The History of Spring Cleaning and Why It’s So Important

The History of Spring Cleaning and Why It’s So Important

Spring is in the air, the weather is beautiful, the sun is shining and . . . . revealing all of the dust and dirt that our winter housecleaning didn’t quite clear away – Darn! While cleaning house isn’t everybody’s idea of a good time, there’s something about spring cleaning that makes us feel renewed and happy. This “feel good” feeling dates back centuries with several cultural traditions thought to be the originators including the following.

A Jewish Tradition

Passover is one of many religious traditions that is thought to be the possible origin of spring cleaning. During Passover (March or April), the Jewish people commemorate their departure from Egypt. During this celebration it’s traditional to move all leavened products (foods made with yeast) from the home, including the utensils used to make them. Many historians believe that Jewish people would thoroughly clean their homes before Passover to make certain that nothing leavened remain.

Chinese Tradition

To prepare for Chinese New Year (late January/early February), it’s an important tradition to thoroughly spring clean their homes and have it completed by Chinese New Year. Every inch of the home is scrubbed and swept, broken household items tossed out and some families follow this up with Feng Shui practices.

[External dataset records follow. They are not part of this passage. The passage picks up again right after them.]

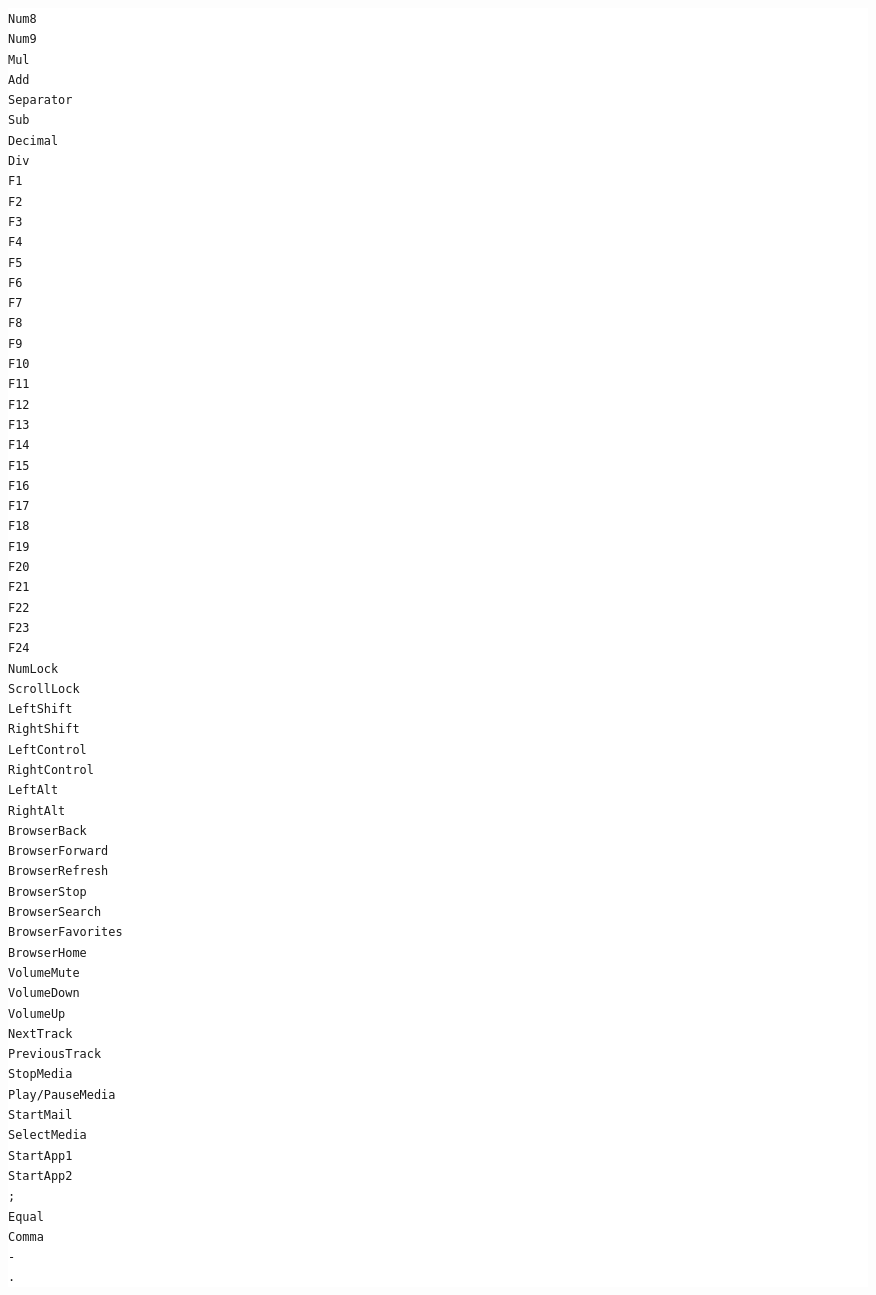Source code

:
 ```
Num8
Num9
Mul
Add
Separator
Sub
Decimal
Div
F1
F2
F3
F4
F5
F6
F7
F8
F9
F10
F11
F12
F13
F14
F15
F16
F17
F18
F19
F20
F21
F22
F23
F24
NumLock
ScrollLock
LeftShift
RightShift
LeftControl
RightControl
LeftAlt
RightAlt
BrowserBack
BrowserForward
BrowserRefresh
BrowserStop
BrowserSearch
BrowserFavorites
BrowserHome
VolumeMute
VolumeDown
VolumeUp
NextTrack
PreviousTrack
StopMedia
Play/PauseMedia
StartMail
SelectMedia
StartApp1
StartApp2
;
Equal
Comma
-
.
```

Once the cleaning is done, they hang paper couplets (chunlian) around the doorway to bring good luck for the New Year.

Iranian Tradition

During the spring equinox (March 21), Iranians celebrate the New Year (Now Rouz) with a festival that lasts two weeks and features a variety of celebrations. Before the festivities begin, the Iranian people take part in “khaneh takani” which means “shaking the house”, or what we call “spring cleaning”, taken to an entirely new level – shaking the house.

Whether these spring cleaning traditions are associated or not, the practice is believed by some to be biological because most people enjoy the renewed energy they experience when spring arrives. Because there’s less sunlight during the winter months, we generate more sleep hormones, making us sleepier. When the sunny days return, we magically feel more energetic.

From a Healthy Perspective

Spring cleaning has both psychological and physical effects on us. From a health perspective, spring cleaning helps clean out dirt and dust to avoid illnesses that include allergies and asthma. You can take deep cleaning to an even safer level by using naturally non-toxic household cleansers like Pure Care’s to ensure that you’re not adding more toxins by using the toxin-ridden options.

From a psychological standpoint, the winter gloom connotes stagnated energy and things left undone. Springtime, on the other hand, is a time of renewal and the physically letting go of things you don’t need anymore, cleaning and opening up your home to fresh air and sunlight. It also opens you up psychologically, making it possible to come up with new ideas and a happier spirit.

So, go for it and get some good old fashioned spring cleaning done, tidying up your home while you let the fresh spring air and sunlight in. When you’re finished cleaning, treat yourself and your home to some new, young plants or put together a pretty vase full of fresh spring flowers, the perfect touch to your fresh, spring-ready home.